** EXERCISE PROMPT **
Output the entries underneath exactly as they are.

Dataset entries
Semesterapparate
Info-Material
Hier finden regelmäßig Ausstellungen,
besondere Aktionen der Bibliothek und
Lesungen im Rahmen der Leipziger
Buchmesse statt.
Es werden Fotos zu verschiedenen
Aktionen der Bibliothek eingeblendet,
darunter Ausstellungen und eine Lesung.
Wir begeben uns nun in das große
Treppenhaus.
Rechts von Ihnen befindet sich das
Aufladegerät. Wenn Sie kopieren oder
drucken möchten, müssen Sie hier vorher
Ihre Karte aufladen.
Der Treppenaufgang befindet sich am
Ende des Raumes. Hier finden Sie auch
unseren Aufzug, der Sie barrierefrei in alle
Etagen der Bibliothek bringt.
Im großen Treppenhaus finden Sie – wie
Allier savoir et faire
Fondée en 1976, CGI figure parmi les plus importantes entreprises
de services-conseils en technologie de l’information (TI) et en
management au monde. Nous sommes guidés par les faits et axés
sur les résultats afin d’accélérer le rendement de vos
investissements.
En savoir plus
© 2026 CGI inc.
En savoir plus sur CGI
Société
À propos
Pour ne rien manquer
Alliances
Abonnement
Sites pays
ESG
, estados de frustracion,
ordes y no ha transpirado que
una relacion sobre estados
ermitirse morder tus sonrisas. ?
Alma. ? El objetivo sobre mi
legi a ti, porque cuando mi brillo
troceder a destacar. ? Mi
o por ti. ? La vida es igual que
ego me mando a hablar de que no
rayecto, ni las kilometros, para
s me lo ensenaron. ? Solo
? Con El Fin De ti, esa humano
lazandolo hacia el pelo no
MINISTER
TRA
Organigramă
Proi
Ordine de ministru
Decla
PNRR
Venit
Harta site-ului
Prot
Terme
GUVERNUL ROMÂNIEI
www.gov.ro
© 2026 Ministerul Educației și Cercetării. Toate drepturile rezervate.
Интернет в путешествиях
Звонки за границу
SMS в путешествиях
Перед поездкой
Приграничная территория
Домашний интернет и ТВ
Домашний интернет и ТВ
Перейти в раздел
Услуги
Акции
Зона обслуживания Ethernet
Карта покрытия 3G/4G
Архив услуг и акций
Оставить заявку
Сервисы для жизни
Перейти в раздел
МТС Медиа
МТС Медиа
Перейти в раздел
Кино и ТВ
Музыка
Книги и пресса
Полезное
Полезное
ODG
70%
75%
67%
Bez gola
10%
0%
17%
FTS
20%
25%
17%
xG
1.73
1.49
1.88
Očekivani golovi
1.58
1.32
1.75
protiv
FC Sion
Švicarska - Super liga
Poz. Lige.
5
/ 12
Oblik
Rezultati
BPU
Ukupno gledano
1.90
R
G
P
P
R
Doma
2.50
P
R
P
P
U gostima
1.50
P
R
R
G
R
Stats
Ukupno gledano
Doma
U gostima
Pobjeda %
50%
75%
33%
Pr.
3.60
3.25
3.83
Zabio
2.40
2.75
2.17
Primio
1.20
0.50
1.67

** REPLY **
Semesterapparate
Info-Material
Hier finden regelmäßig Ausstellungen,
besondere Aktionen der Bibliothek und
Lesungen im Rahmen der Leipziger
Buchmesse statt.
Es werden Fotos zu verschiedenen
Aktionen der Bibliothek eingeblendet,
darunter Ausstellungen und eine Lesung.
Wir begeben uns nun in das große
Treppenhaus.
Rechts von Ihnen befindet sich das
Aufladegerät. Wenn Sie kopieren oder
drucken möchten, müssen Sie hier vorher
Ihre Karte aufladen.
Der Treppenaufgang befindet sich am
Ende des Raumes. Hier finden Sie auch
unseren Aufzug, der Sie barrierefrei in alle
Etagen der Bibliothek bringt.
Im großen Treppenhaus finden Sie – wie
Allier savoir et faire
Fondée en 1976, CGI figure parmi les plus importantes entreprises
de services-conseils en technologie de l’information (TI) et en
management au monde. Nous sommes guidés par les faits et axés
sur les résultats afin d’accélérer le rendement de vos
investissements.
En savoir plus
© 2026 CGI inc.
En savoir plus sur CGI
Société
À propos
Pour ne rien manquer
Alliances
Abonnement
Sites pays
ESG
, estados de frustracion,
ordes y no ha transpirado que
una relacion sobre estados
ermitirse morder tus sonrisas. ?
Alma. ? El objetivo sobre mi
legi a ti, porque cuando mi brillo
troceder a destacar. ? Mi
o por ti. ? La vida es igual que
ego me mando a hablar de que no
rayecto, ni las kilometros, para
s me lo ensenaron. ? Solo
? Con El Fin De ti, esa humano
lazandolo hacia el pelo no
MINISTER
TRA
Organigramă
Proi
Ordine de ministru
Decla
PNRR
Venit
Harta site-ului
Prot
Terme
GUVERNUL ROMÂNIEI
www.gov.ro
© 2026 Ministerul Educației și Cercetării. Toate drepturile rezervate.
Интернет в путешествиях
Звонки за границу
SMS в путешествиях
Перед поездкой
Приграничная территория
Домашний интернет и ТВ
Домашний интернет и ТВ
Перейти в раздел
Услуги
Акции
Зона обслуживания Ethernet
Карта покрытия 3G/4G
Архив услуг и акций
Оставить заявку
Сервисы для жизни
Перейти в раздел
МТС Медиа
МТС Медиа
Перейти в раздел
Кино и ТВ
Музыка
Книги и пресса
Полезное
Полезное
ODG
70%
75%
67%
Bez gola
10%
0%
17%
FTS
20%
25%
17%
xG
1.73
1.49
1.88
Očekivani golovi
1.58
1.32
1.75
protiv
FC Sion
Švicarska - Super liga
Poz. Lige.
5
/ 12
Oblik
Rezultati
BPU
Ukupno gledano
1.90
R
G
P
P
R
Doma
2.50
P
R
P
P
U gostima
1.50
P
R
R
G
R
Stats
Ukupno gledano
Doma
U gostima
Pobjeda %
50%
75%
33%
Pr.
3.60
3.25
3.83
Zabio
2.40
2.75
2.17
Primio
1.20
0.50
1.67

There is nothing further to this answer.